- _Extracted text_:
========================================
Posted on February 25, 2008 at 7:50 pm

Anti-Spam, or, Anti-Delivery…

Yahoo! is getting to be very aggressive against spam.  Problem is we can’t deliver ANYTHING for about the past 6 days because we can’t get a dialog with them as to 1) why they’re unblocking and 2) they won’t unblock.  I think ultimately here we’ll be forced to discontinue most or all forwarding services if Yahoo!, etc, continue the current extremely unfriendly-unable-to-cooperate behavior.

What would I like to see?  Well…It’d be nice if they used a SpamCop like process to find the ACTUAL source of an email and inform some sort of blacklist of that source, that other places can query.  (DNSBL’s are great for this, REALLY!)

The problem is then that the small percentage of spam in this particular case causes the majority of email to be undeliverable.  AND PEOPLE ARE REQUESTING THIS STUFF GET FORWARDED.
========================================
Entries drawn from a collection
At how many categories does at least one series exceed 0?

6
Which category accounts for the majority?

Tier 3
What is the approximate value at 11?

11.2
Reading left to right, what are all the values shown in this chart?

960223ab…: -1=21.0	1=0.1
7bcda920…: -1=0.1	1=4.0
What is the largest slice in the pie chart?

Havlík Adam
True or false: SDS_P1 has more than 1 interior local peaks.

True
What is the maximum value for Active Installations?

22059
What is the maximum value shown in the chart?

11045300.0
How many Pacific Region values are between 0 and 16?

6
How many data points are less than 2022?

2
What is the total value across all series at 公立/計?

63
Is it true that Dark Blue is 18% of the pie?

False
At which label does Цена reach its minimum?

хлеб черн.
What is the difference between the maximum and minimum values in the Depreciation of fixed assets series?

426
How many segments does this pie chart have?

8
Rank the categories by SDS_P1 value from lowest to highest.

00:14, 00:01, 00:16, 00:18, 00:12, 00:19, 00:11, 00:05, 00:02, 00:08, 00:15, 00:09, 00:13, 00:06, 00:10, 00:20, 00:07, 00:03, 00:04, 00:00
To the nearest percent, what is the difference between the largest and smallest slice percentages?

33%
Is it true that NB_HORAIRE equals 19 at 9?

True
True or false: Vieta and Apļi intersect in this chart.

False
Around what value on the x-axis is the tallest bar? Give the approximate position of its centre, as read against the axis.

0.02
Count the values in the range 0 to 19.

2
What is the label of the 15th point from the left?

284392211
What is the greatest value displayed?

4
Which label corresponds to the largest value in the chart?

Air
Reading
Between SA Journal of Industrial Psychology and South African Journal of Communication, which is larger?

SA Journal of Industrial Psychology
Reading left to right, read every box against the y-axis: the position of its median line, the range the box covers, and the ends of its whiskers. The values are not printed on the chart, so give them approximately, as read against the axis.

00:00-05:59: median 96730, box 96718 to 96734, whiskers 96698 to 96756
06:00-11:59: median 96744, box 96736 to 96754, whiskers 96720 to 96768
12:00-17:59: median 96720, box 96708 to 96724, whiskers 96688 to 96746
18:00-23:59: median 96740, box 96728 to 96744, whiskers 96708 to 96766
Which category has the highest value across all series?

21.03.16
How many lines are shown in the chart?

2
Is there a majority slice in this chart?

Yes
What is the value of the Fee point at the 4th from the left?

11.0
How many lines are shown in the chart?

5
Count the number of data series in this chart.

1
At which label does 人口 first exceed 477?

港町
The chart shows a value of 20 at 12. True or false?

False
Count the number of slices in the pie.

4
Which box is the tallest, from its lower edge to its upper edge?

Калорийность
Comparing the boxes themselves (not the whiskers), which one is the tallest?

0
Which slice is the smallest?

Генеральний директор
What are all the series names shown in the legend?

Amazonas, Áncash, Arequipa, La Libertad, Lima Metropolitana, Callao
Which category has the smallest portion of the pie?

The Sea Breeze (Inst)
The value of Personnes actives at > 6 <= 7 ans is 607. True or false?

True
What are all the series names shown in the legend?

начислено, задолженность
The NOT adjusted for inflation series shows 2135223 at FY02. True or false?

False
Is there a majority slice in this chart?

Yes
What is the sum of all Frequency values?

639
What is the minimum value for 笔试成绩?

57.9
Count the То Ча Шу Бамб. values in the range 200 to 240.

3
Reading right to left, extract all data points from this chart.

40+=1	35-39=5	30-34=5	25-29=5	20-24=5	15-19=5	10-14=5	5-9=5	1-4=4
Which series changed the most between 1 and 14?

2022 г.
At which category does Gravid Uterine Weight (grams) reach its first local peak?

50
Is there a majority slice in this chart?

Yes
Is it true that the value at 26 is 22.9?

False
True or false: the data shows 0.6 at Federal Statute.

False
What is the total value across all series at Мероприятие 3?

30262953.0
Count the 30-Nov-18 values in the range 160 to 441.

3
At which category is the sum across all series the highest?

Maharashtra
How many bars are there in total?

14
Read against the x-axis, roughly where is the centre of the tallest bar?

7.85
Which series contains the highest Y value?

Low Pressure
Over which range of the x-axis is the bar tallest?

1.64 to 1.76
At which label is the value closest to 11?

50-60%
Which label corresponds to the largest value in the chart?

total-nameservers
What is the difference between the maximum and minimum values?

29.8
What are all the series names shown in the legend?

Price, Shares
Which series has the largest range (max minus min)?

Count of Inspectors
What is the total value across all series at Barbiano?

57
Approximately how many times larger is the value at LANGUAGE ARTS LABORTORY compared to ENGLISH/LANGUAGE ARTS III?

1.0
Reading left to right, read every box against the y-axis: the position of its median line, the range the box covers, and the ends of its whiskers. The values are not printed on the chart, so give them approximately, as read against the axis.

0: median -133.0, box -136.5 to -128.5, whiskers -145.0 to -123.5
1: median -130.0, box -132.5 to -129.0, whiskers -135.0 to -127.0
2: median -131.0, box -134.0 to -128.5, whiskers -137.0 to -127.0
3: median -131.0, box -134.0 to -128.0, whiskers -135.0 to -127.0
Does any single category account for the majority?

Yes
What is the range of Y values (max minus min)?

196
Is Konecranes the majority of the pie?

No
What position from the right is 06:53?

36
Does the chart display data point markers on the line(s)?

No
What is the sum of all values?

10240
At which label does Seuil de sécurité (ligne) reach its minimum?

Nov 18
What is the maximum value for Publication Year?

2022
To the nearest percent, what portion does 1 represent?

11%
========================================
- _Task requirements_:
(a) Condense the paragraph of the post on Yahoo!'s spam blocking that begins "What would I like to see?" into a shorter version that keeps its main points.
(b) Pick up the post on Yahoo!'s spam blocking right after its final sentence and continue it.
The entries aren't needed for this work.

- _Responses to the tasks_:
(a) The author would like Yahoo! to use a SpamCop-like process to trace an email's actual source and report that source to a blacklist other sites can query. DNSBLs are well suited to this.

(b)
This is part of why we’re trying to take steps to reduce the amount of junk we take in, I’m still researching (or rather it’s on the ToDo list) how we can effectively deploy greylisting.

I’m also working on redesigning the mail system so that we can do more processing “up front” and for forwarded addresses.  Doing this requires more horsepower in our mail front end’s (MFE’s) and requires we take some steps to reduce the amount of obvious junk before we start doing heavy work.  Right now we do some blacklist lookups, then go through AV processing, then pass it along for final delivery, either for local delivery, or offsite delivery.  Local delivery benefits from being processed by SpamAssassin, remote delivery can’t.  Our current SA setup is bound by which mailbox the final delivery goes to for selecting rules/scores, so no local mailbox, no way to go.  It’s also directly coupled with final delivery presently.

What I want to do, is for forwarded addresses allow a “discard” threshold of some sort to be set.  Set it so it can’t be turned off completely and can’t be raised above a certain score threshold (say 8 or 10) and either discard or locally deliver anything above the threshold.

The real problem is of course the rather dull way in which we all handle this mess.  If more providers blocked the crap up front there’d be a lot less to deal with.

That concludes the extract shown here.